In 2004, Stacey became the owner and manager of a dog grooming business, Pride N Groom, in New Jersey.  While this new business presents different challenges from her pervious corporate job, she has a greater degree of satisfaction at the end of the day.  She feels her approach to training works as well for grooming and she often finds that those canine clients who come to her as puppies are more comfortable and happy about being groomed, than adult dogs who come in with a different history with other   



“By using positive reinforcement methods I can develop my dog’s desire and drive to perform based on our relationship, rather than using force and punishment.  I find that teaching my dogs to THINK by shaping behaviors and capturing them as they happen, my dogs have more drive and desire to please and it challenges me to be more and more creative in my training.  This not only raises the bar for me, but it also keeps those training session fun for both myself and my dogs and it strengthens our emotional bond.  This is very important to me because I feel that if its not fun for either of us, its not worth doing.

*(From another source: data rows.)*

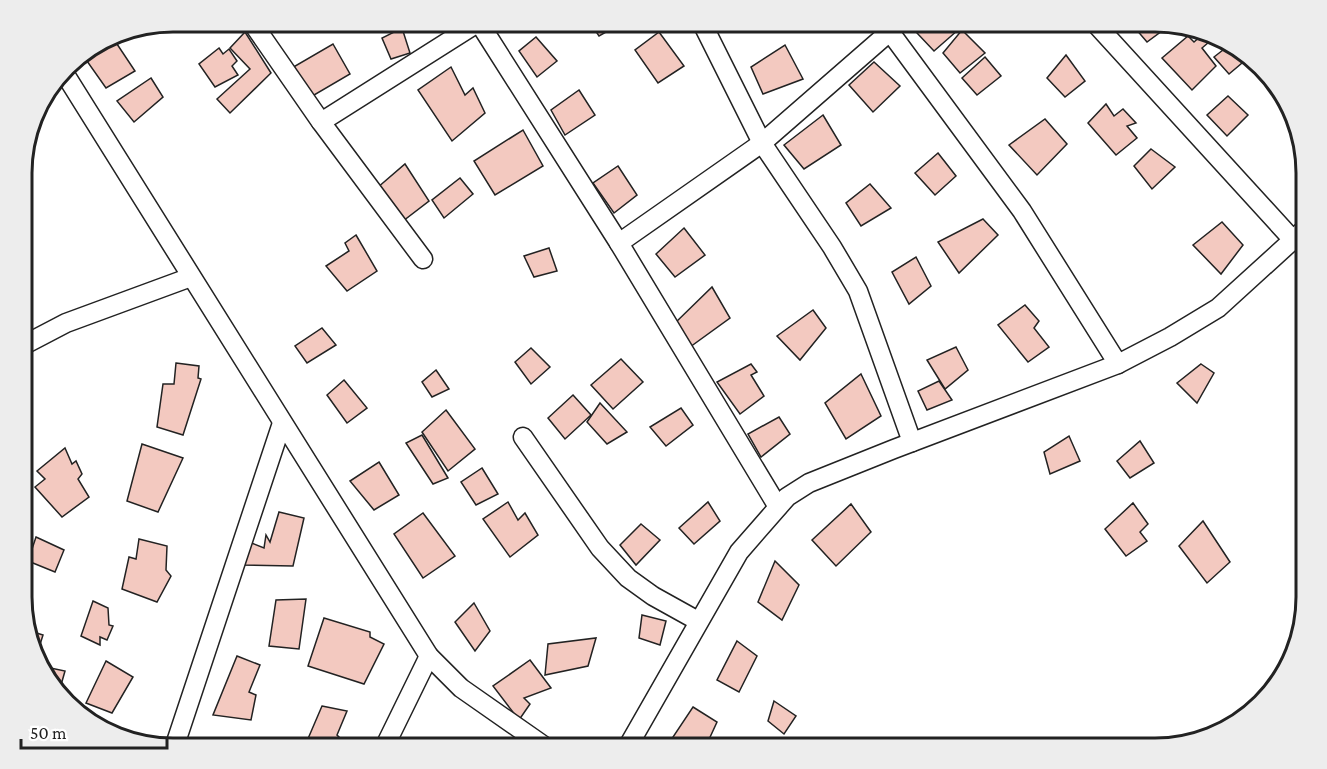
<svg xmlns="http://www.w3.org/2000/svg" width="1327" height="769" viewBox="0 0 1327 769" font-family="'Crimson Pro',serif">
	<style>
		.building { fill: #f3c9c0; stroke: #222; stroke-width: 1.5 }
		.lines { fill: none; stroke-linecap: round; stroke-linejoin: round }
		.minor-casing { stroke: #222; stroke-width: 21 }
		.minor { stroke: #fff; stroke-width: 18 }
		.rim { fill: none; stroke: #222; stroke-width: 3 }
	</style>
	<rect width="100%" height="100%" fill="#fff"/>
	<!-- building -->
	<g class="building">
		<path d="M589 21H611L615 27 599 36Z"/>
		<path d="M927 21H951L958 30 934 51 917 33Z"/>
		<path d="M1129 21H1155L1170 25 1147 42Z"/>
		<path d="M402 28 410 53 391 59 382 38Z"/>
		<path d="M962 30 985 53 960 73 943 53Z"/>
		<path d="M245 32 271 73 230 113 217 99 250 69 230 48Z"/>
		<path d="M659 32 684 66 658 83 635 50Z"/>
		<path d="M111 35 135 71 106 88 82 54Z"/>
		<path d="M1202 35 1209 42 1202 48 1216 66 1192 90 1162 58 1188 36 1194 42Z"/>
		<path d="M536 37 557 61 537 77 519 51Z"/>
		<path d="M1232 43 1248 58 1229 74 1214 57Z"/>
		<path d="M333 44 350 74 309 98 290 69Z"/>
		<path d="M785 45 803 79 763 94 751 67Z"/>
		<path d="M219 48 223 54 229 49 237 61 232 66 238 75 215 87 199 64Z"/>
		<path d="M1066 55 1085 81 1065 97 1047 78Z"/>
		<path d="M985 57 1001 76 977 95 962 78Z"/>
		<path d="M874 62 900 86 873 112 849 85Z"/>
		<path d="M451 67 465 95 473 88 485 113 452 141 418 90Z"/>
		<path d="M151 78 163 97 134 122 117 101Z"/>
		<path d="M579 90 595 115 565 135 551 110Z"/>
		<path d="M1228 96 1248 115 1227 136 1207 115Z"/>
		<path d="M1106 104 1114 116 1123 109 1136 123 1127 126 1137 138 1116 155 1088 123Z"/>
		<path d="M823 115 841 145 804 169 784 145Z"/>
		<path d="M1045 119 1067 144 1037 175 1009 145Z"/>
		<path d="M523 130 543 166 495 195 474 161Z"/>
		<path d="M1151 149 1175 167 1152 189 1134 166Z"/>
		<path d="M938 153 956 176 935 195 915 173Z"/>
		<path d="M405 164 429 201 403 221 377 188Z"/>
		<path d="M618 166 637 195 614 213 593 183Z"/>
		<path d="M460 178 473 194 444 218 432 200Z"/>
		<path d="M870 184 891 208 861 226 846 203Z"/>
		<path d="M983 219 998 235 959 273 938 242Z"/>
		<path d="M1222 222 1243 245 1221 274 1193 245Z"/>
		<path d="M684 228 705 255 675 277 656 254Z"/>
		<path d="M356 235 377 271 347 291 326 266 349 251 345 243Z"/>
		<path d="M549 248 557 271 534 277 524 256Z"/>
		<path d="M916 257 931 286 909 304 892 272Z"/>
		<path d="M712 287 730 318 690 347 674 324Z"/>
		<path d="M1025 305 1039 321 1034 328 1049 347 1028 362 998 325Z"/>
		<path d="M813 310 826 328 800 360 777 336Z"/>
		<path d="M322 328 336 345 307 363 295 346Z"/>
		<path d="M956 347 968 370 945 389 927 360Z"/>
		<path d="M531 348 550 367 531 384 515 362Z"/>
		<path d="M621 359 643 382 613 409 591 385Z"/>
		<path d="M176 363 199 366 198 378 201 379 183 435 157 427 163 384H174Z"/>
		<path d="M751 364 757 372 751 375 764 396 740 414 717 382Z"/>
		<path d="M1201 364 1214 373 1197 403 1177 383Z"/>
		<path d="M436 370 449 389 432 397 422 382Z"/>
		<path d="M861 374 881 416 846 439 825 403Z"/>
		<path d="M344 380 367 408 347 423 327 395Z"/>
		<path d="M939 381 952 400 927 410 918 391Z"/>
		<path d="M573 395 591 415 565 439 548 418Z"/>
		<path d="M600 403 627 432 607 444 587 422Z"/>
		<path d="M681 408 693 425 666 446 650 427Z"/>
		<path d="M446 410 475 449 448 471 422 432Z"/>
		<path d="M779 417 790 434 761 457 748 434Z"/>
		<path d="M422 435 448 478 433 484 406 443Z"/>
		<path d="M1069 436 1080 461 1050 474 1044 452Z"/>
		<path d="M1140 441 1154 463 1130 478 1117 461Z"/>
		<path d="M142 444 183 458 158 512 127 501Z"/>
		<path d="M65 448 72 464 76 461 82 474 78 479 89 497 62 517 35 487 45 479 37 471Z"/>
		<path d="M379 462 399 495 374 510 350 481Z"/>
		<path d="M482 468 498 494 476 505 461 482Z"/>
		<path d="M508 502 518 520 525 513 538 535 510 557 483 519Z"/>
		<path d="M708 502 720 521 694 544 679 528Z"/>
		<path d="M1133 503 1148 524 1140 532 1147 541 1126 556 1105 529Z"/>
		<path d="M851 504 871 532 836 566 812 540Z"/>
		<path d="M279 512 304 518 293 566 240 565 249 542 264 548 266 535 270 542Z"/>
		<path d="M423 513 455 556 423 578 394 534Z"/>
		<path d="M1203 521 1230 562 1207 583 1179 546Z"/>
		<path d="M641 524 660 540 636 565 620 545Z"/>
		<path d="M36 537 64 550 55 572 28 561Z"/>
		<path d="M139 539 167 546 166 570 171 576 157 602 122 589 129 557 136 559Z"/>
		<path d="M775 561 799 585 782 620 758 602Z"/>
		<path d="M306 599 299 649 269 646 276 600Z"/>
		<path d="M93 601 108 608 109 625 113 626 107 640 100 637V645L81 636Z"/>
		<path d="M474 603 490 631 475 651 455 622Z"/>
		<path d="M642 615 666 621 660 645 639 638Z"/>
		<path d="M324 618 370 632V637L384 644 364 684 308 666Z"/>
		<path d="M27 630 43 635 37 654Z"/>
		<path d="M596 638 588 666 545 675 548 644Z"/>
		<path d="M737 641 757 656 739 692 717 680Z"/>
		<path d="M237 656 260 665 249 692 256 695 251 720 213 715Z"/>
		<path d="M530 660 551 688 524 698 530 704 519 720 493 686Z"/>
		<path d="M106 661 133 677 112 713 86 703Z"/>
		<path d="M41 666 65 671 59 692 46 680Z"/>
		<path d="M774 701 796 716 784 734 768 721Z"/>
		<path d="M322 706 347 711 337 735 342 740 339 748H304Z"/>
		<path d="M693 707 717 722 705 748H670L667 746Z"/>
	</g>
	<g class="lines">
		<!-- minor casing -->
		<g class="minor-casing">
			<g id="minor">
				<path d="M251 21 321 122 423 259"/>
				<path d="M478 21 619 243 778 507"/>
				<path d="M701 21 762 143 832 247 858 291 912 442"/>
				<path d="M1093 21 1293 240"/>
				<path d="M890 32 1022 211 1118 364"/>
				<path d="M63 71 429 656 461 688 547 748"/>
				<path d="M321 122 479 22"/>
				<path d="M619 243 762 143 902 21"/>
				<path d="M22 346 66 323 191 277"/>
				<path d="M523 437 600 548 628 578 653 596 698 621"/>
				<path d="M174 748 282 423"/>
				<path d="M384 748 429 656"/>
				<path d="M627 748 739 552 787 497 809 483 894 449 1118 364 1170 337 1218 308 1306 228"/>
			</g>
		</g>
		<!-- minor -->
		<use href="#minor" class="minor"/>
	</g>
	<!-- crop -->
	<path d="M0 0H1327V769H0ZM173 32H1155A141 141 0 0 1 1296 173V597A141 141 0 0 1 1155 738H173A141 141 0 0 1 32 597V173A141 141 0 0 1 173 32Z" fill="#ededed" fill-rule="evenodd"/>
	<path class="rim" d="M173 32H1155A141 141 0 0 1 1296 173V597A141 141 0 0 1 1155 738H173A141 141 0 0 1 32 597V173A141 141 0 0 1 173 32Z"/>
	<!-- scale -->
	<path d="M21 739v9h146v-9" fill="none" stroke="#222222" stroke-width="3"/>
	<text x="30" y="739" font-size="18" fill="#222222" stroke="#ffffff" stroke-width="4.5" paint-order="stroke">50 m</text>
</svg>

Being able to interact daily with many different breeds on a daily basis as well as owning more than one type of breed has greatly improved my training as well as my understanding of dogs in general.  Living with and primarily training a herding breed is a lot different from training a working or a toy breed.  I’ve learned that while all dogs benefit from a positive approach, different breeds think and respond at a different rate and are motivated by different rewards.  I utilize many different tools in my  trainer’s toolbox besides using food or toys and praise as reinforcement.  The Premack Principle, shaping behaviors, daily exercise are just a few that have helped us earn titles in Rally, Agility and Canine Water Sports.

I found that training for water tasks has been different than other sports.  A strong obedience foundation is needed in every venue, but the drive and adrenaline that helps us build distance in agility didn’t apply during watersports that required distance.
  You can’t be successful in the water without a firm foundation of trained behaviors and putting these behaviors in the water helped me build a more creative approach to training.  But what I love the most about watersports is the deeper connection that has developed between my dogs and I.  The level of trust and communication that passes between us swimming together at eye level in the water is amazing.  Already being the center of all my dog’s world, water training has deepened our relationship and emotional connection to a whole new level.”  Stacey groomers.

Stacey Modica lives in Califon, New Jersey with her husband Keith and four dogs, German Shepherd, Sasha (b.1999),  Greater Swiss Mountain Dog, Codi, (b. 2002), Australian Shepherd, Gwen, (b. 2004) and Australian Shepherd, Zach, (b. 2006).

Stacey was appointed a CWS Judge in 2008.